+++ Reading passage +++

The panel will also question officials with the Office of the Comptroller of the Currency, the bank’s front-line regulator, including its head, Thomas Curry.
Sen. John McCain (R., Ariz.), ranking member of the subcommittee, said the firm “misled investors and the American taxpayer,” calling the losses a “massive failure not only by J.P. Morgan but also by the federal government.”
An OCC spokesman said in a statement Thursday that the regulator recognizes “shortcomings” in its supervision and is taking “steps to improve our supervisory process.”
The Chief Investment Office, which manages the bank’s excess cash, was a little known profit center that pulled off winning trades through the financial crisis and into 2011.
But then a group of traders in its London office, which included Mr. Iksil, started building a complicated position in indexes that track the health of a group of companies. That bet morphed into a hard-to-unwind position that led to losses starting in January 2012.
In mid-March 2012, Mr. Iksil called the positions “more and more monstrous” and referred to the values the company had booked them at as “idiotic,” according to recorded conversations released by the panel. Another trader told Mr. Iksil that the outcome of the trading would be “a big fiasco” and “big drama when, in fact, everybody should have…seen it coming a long time ago.”

+++

## Task A
In the article on J.P. Morgan's trading losses, what does the Chief Investment Office manage?
## Task B
Say whether each statement agrees with the article on J.P. Morgan's trading losses, and quote the words that decide it: (i) The Office of the Comptroller of the Currency is the bank's front-line regulator. (ii) The traders' position led to losses starting in January 2011. (iii) Mr. Iksil called the positions "more and more monstrous" in mid-March 2012.

+++ Given entries +++

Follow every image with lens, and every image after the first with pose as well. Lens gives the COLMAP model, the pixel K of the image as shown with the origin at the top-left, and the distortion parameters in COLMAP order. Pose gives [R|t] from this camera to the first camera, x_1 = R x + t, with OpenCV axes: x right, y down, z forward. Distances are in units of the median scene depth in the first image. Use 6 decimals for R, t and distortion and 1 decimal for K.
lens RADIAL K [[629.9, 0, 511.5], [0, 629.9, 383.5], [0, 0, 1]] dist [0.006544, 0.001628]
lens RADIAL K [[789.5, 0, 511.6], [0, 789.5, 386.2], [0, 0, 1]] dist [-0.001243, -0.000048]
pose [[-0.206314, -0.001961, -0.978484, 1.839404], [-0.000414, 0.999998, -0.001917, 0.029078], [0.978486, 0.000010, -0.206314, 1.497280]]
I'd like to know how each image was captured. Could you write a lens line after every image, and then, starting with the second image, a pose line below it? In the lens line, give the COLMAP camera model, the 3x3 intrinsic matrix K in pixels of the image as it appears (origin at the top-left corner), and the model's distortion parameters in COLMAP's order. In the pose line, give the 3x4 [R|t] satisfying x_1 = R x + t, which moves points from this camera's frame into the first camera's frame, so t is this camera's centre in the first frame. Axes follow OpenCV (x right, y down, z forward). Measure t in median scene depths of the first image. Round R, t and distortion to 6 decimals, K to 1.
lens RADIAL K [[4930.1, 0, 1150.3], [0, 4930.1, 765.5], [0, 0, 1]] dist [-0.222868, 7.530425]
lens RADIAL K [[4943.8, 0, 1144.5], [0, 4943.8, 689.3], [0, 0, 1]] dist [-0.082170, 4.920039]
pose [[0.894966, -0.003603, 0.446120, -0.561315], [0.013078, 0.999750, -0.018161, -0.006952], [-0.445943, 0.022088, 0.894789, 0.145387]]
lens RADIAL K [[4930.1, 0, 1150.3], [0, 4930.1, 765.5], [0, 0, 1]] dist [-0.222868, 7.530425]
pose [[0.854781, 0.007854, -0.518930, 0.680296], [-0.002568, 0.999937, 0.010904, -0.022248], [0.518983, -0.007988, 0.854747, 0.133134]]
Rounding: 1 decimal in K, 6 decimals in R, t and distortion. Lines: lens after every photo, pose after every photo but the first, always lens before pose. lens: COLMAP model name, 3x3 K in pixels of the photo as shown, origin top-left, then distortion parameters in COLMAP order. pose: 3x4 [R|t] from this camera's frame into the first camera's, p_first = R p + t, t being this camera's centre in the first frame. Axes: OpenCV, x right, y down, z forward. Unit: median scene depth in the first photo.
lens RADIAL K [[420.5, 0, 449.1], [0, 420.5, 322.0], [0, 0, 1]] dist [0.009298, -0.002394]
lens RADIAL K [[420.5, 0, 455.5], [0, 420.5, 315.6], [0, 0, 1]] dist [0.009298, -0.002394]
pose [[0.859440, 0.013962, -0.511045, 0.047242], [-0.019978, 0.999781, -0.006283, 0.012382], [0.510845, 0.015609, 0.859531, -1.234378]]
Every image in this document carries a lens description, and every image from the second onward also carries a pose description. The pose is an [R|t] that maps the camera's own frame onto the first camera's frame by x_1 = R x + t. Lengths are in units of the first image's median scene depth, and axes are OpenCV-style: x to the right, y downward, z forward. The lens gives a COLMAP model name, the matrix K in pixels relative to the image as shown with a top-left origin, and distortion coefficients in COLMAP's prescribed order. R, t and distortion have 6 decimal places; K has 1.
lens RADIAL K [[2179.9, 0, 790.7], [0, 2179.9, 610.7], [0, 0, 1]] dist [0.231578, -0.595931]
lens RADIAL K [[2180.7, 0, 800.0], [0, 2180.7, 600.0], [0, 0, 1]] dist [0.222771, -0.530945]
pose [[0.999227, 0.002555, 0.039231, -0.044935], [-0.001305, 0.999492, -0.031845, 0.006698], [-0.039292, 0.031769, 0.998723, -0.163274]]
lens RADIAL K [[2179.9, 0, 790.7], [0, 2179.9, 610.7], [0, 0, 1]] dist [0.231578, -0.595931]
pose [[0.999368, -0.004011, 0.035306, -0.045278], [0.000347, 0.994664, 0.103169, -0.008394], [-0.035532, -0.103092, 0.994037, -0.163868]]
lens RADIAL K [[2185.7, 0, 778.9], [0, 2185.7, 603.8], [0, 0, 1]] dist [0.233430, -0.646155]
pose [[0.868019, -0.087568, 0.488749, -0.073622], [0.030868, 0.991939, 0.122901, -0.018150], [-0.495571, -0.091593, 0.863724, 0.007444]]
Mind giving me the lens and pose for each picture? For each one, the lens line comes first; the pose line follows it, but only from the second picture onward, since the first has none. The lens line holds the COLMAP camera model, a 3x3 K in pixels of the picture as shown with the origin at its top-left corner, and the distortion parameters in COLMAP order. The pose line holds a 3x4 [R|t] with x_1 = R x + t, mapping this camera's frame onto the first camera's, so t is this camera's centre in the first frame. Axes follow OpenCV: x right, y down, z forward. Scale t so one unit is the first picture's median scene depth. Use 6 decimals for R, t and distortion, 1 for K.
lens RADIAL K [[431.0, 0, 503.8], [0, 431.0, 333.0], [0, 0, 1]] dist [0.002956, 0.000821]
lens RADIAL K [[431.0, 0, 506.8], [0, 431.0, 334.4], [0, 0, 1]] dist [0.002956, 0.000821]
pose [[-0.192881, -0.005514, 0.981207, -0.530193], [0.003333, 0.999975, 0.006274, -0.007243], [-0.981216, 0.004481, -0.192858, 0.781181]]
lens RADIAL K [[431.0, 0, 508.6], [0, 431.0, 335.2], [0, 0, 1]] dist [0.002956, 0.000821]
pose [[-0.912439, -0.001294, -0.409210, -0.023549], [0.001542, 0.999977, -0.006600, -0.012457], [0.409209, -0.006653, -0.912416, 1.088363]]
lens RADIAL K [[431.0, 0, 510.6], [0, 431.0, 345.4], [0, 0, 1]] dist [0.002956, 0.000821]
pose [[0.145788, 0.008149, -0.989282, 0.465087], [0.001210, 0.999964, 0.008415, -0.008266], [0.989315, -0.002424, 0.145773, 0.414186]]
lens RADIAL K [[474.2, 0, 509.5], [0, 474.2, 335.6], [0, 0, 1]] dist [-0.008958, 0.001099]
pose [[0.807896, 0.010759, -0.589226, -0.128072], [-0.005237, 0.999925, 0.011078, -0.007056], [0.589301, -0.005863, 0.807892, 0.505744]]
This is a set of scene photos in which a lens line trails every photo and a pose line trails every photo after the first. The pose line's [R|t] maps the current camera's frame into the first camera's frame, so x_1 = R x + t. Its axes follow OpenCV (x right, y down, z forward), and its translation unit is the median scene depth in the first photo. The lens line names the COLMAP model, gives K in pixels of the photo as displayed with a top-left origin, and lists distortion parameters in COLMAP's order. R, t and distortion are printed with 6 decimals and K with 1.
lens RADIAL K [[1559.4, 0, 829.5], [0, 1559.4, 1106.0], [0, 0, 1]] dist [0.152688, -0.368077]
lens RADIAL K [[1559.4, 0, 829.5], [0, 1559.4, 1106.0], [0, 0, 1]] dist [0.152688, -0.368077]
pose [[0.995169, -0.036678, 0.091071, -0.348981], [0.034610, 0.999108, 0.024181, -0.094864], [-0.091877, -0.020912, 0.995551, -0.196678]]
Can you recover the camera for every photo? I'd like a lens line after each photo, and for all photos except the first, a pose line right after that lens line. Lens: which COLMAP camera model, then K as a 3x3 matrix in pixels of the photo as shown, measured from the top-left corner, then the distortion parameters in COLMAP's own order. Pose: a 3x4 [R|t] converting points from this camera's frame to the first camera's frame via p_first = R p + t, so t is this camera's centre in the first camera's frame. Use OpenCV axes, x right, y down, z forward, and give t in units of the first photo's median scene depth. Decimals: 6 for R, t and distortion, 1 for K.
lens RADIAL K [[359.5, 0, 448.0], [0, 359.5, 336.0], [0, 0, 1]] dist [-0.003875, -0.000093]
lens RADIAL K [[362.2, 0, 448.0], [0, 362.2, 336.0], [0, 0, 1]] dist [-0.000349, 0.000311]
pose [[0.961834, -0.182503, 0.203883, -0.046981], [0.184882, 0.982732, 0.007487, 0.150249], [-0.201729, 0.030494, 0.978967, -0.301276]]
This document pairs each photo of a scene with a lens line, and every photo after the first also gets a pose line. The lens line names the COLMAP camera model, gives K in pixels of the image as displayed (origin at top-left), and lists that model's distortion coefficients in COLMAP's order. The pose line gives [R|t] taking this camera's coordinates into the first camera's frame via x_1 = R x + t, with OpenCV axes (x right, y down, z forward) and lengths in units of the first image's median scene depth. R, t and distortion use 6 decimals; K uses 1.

+++

## Response area A
The bank's excess cash.

## Response area B
(i) Yes: "the Office of the Comptroller of the Currency, the bank’s front-line regulator"
(ii) No: "led to losses starting in January 2012"
(iii) Yes: "In mid-March 2012, Mr. Iksil called the positions “more and more monstrous”"